• _Prompt_: Transcribe the entries that come next exactly, but not the pictures they contain.

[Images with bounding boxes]
################
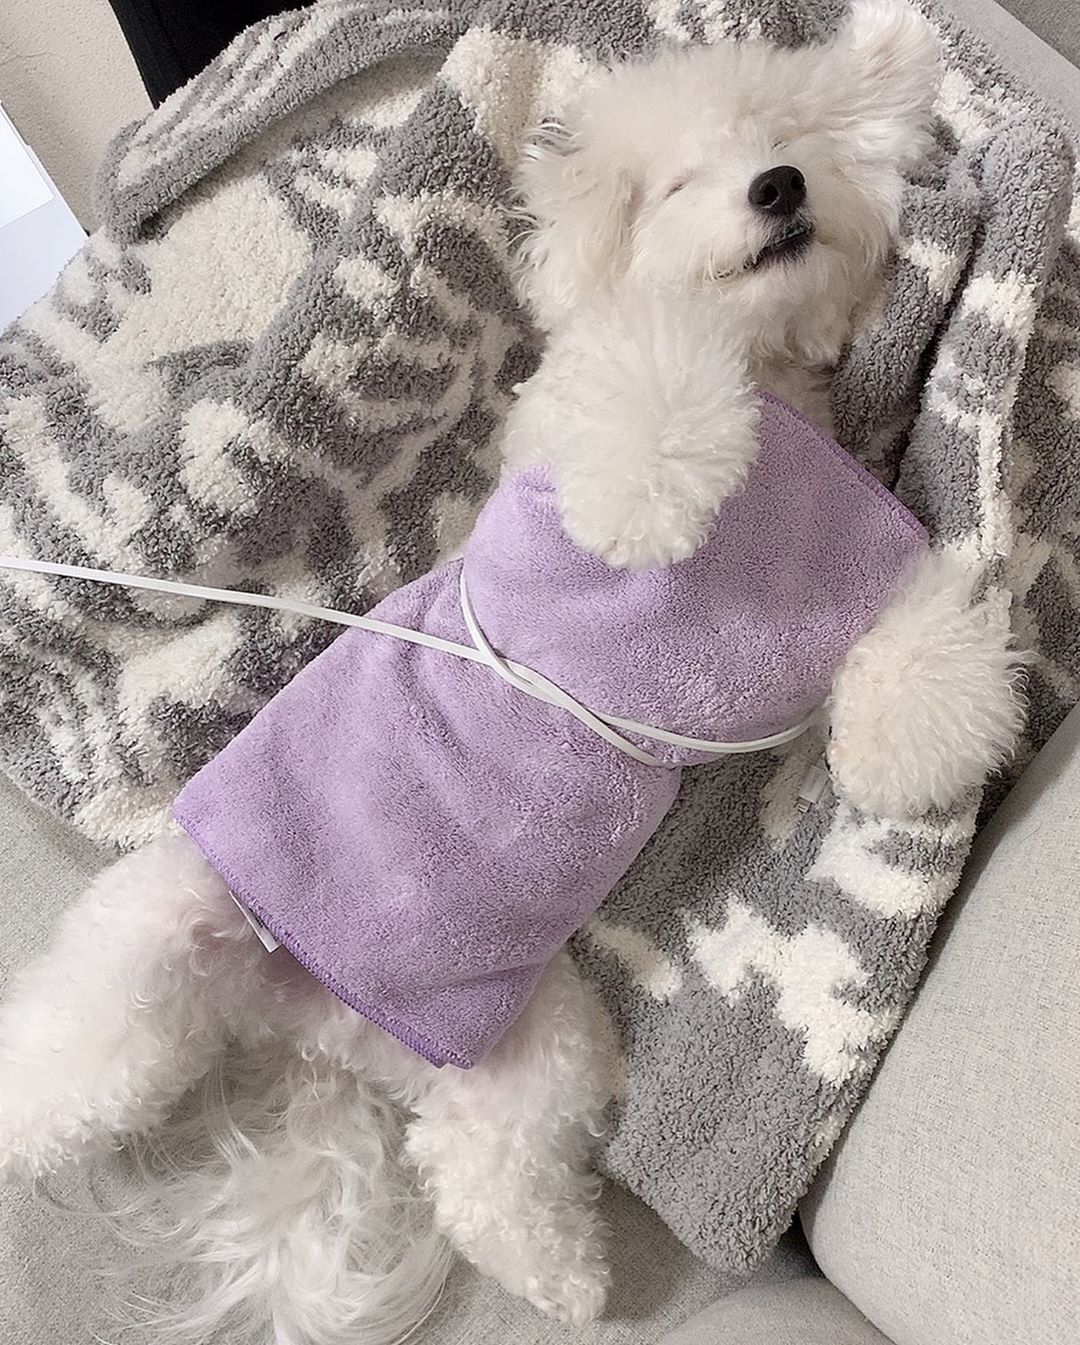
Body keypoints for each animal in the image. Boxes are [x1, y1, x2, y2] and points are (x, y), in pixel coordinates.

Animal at [0, 5, 1022, 1343]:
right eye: (674, 183)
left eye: (789, 140)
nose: (779, 188)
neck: (764, 383)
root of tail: (323, 1024)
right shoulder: (591, 433)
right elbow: (649, 408)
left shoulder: (858, 574)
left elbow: (914, 642)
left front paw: (911, 749)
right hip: (152, 947)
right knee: (61, 1062)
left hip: (532, 1051)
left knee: (480, 1171)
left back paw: (563, 1277)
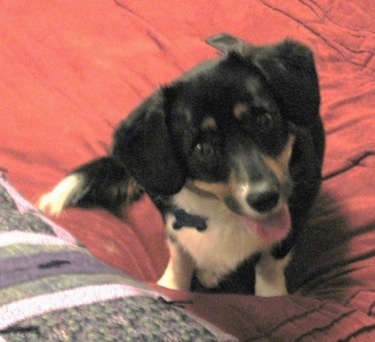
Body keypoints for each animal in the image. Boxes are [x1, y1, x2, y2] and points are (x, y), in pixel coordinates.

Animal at [39, 34, 326, 296]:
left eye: (264, 120)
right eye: (202, 149)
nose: (265, 198)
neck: (222, 211)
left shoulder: (296, 214)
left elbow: (270, 262)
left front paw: (271, 295)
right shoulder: (172, 223)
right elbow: (180, 256)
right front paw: (172, 287)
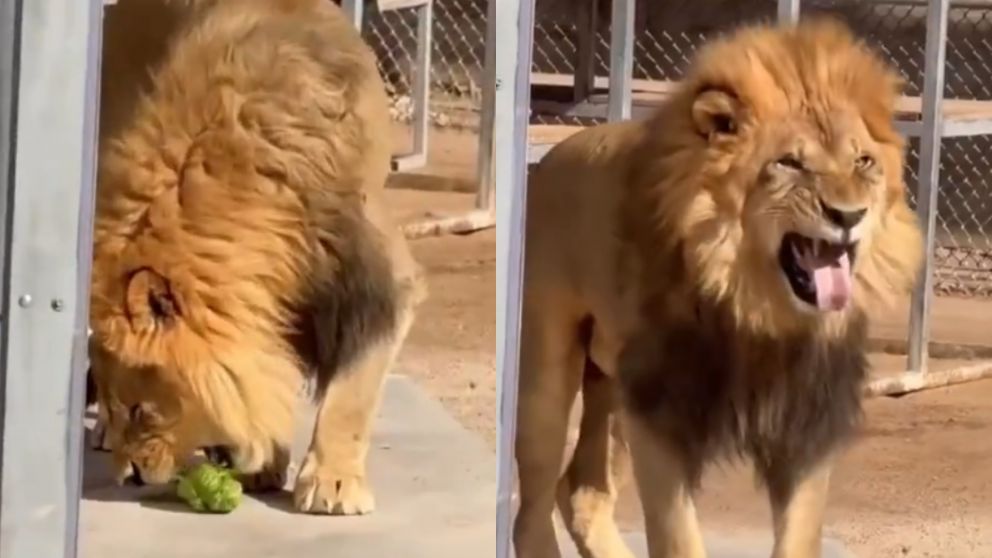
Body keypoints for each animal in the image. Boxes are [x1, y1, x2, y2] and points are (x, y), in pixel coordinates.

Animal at [88, 0, 426, 516]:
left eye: (143, 410)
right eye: (129, 408)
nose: (129, 479)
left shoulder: (376, 283)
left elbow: (351, 394)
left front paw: (332, 483)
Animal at [513, 18, 923, 558]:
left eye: (863, 162)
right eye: (790, 164)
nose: (849, 215)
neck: (763, 314)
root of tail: (555, 154)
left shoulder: (807, 425)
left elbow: (798, 538)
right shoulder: (661, 412)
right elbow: (679, 539)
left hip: (613, 384)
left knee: (582, 492)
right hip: (550, 371)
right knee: (532, 508)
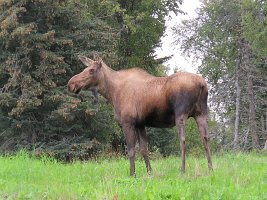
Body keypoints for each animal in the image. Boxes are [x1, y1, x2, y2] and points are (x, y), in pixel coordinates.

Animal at [68, 55, 214, 176]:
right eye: (86, 68)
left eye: (91, 70)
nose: (71, 84)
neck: (112, 93)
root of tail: (202, 85)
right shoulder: (140, 123)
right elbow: (144, 149)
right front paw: (150, 172)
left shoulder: (128, 123)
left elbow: (131, 150)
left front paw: (132, 174)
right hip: (201, 114)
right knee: (205, 139)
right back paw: (211, 169)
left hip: (181, 114)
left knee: (182, 141)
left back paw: (183, 170)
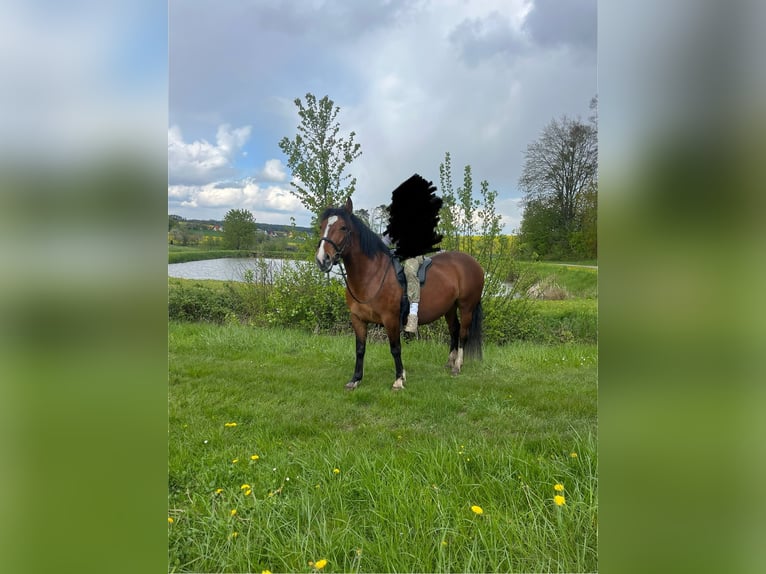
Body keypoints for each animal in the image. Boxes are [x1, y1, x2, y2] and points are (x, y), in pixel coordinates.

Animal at [316, 197, 486, 392]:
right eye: (322, 226)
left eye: (343, 227)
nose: (322, 259)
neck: (372, 275)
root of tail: (473, 263)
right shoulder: (357, 319)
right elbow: (360, 349)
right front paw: (355, 379)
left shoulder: (390, 319)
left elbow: (395, 348)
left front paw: (398, 379)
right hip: (449, 308)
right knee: (454, 330)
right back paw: (450, 362)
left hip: (466, 307)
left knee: (463, 333)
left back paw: (457, 366)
################
• _Solution to this task_:
Body keypoints for each animal in the image. Boxes are [x1, y1, x2, y2] and points are (x, y), in pixel coordinates.

Animal at [0, 5, 1022, 1343]:
right eye: (674, 183)
left eye: (789, 140)
nose: (779, 188)
neck: (764, 383)
root of tail: (323, 1024)
right shoulder: (591, 433)
right elbow: (649, 408)
left shoulder: (858, 574)
left elbow: (914, 642)
left front paw: (911, 749)
right hip: (152, 947)
right knee: (61, 1062)
left hip: (532, 1051)
left knee: (480, 1171)
left back paw: (563, 1277)
Body keypoints for each animal in the image. Boxes are [x1, y1, x2, y2] and points are (x, y), in pixel coordinates.

Animal at [39, 34, 326, 296]:
left eye: (264, 120)
right eye: (202, 149)
nose: (265, 198)
neck: (222, 211)
left shoulder: (296, 214)
left elbow: (270, 262)
left front paw: (271, 295)
right shoulder: (172, 223)
right elbow: (180, 256)
right front paw: (172, 287)
Body keypoints for each animal in the image. Boxes are [x1, y1, x2, y2] and points are (x, y), in pixel coordinates.

Animal at [88, 0, 426, 516]:
left eye: (143, 410)
right eye: (129, 408)
nose: (129, 479)
left shoulder: (376, 283)
left elbow: (351, 394)
left front paw: (332, 483)
Animal at [513, 18, 923, 558]:
left eye: (863, 162)
right eye: (790, 164)
nose: (849, 215)
neck: (763, 314)
root of tail: (555, 154)
left shoulder: (807, 425)
left elbow: (798, 538)
right shoulder: (661, 412)
right elbow: (679, 539)
left hip: (613, 384)
left knee: (582, 492)
right hip: (550, 371)
right knee: (532, 508)
Body keypoints for each animal in the image. Boxes are [x1, y1, x2, y2] and points are (x, y), in pixel coordinates.

Animal at [68, 55, 214, 176]:
right eye: (86, 68)
left eye: (91, 70)
nose: (71, 84)
neck: (112, 93)
root of tail: (202, 85)
right shoulder: (140, 123)
right elbow: (144, 149)
right front paw: (150, 172)
left shoulder: (128, 123)
left elbow: (131, 150)
left front paw: (132, 174)
right hip: (201, 114)
right knee: (205, 139)
right back paw: (211, 169)
left hip: (181, 114)
left knee: (182, 141)
left back paw: (183, 170)
Body keypoints for each animal in the image. Boxes are [x1, y1, x2, y2] and points are (x, y), in pixel coordinates.

Animal at [316, 197, 486, 392]:
right eye: (322, 226)
left eye: (343, 227)
nose: (322, 259)
neck: (372, 275)
root of tail: (473, 263)
right shoulder: (357, 319)
right elbow: (360, 349)
right front paw: (355, 379)
left shoulder: (390, 319)
left elbow: (395, 348)
left front paw: (398, 379)
right hip: (449, 308)
right knee: (454, 330)
right back paw: (450, 362)
left hip: (466, 307)
left knee: (463, 333)
left back paw: (457, 366)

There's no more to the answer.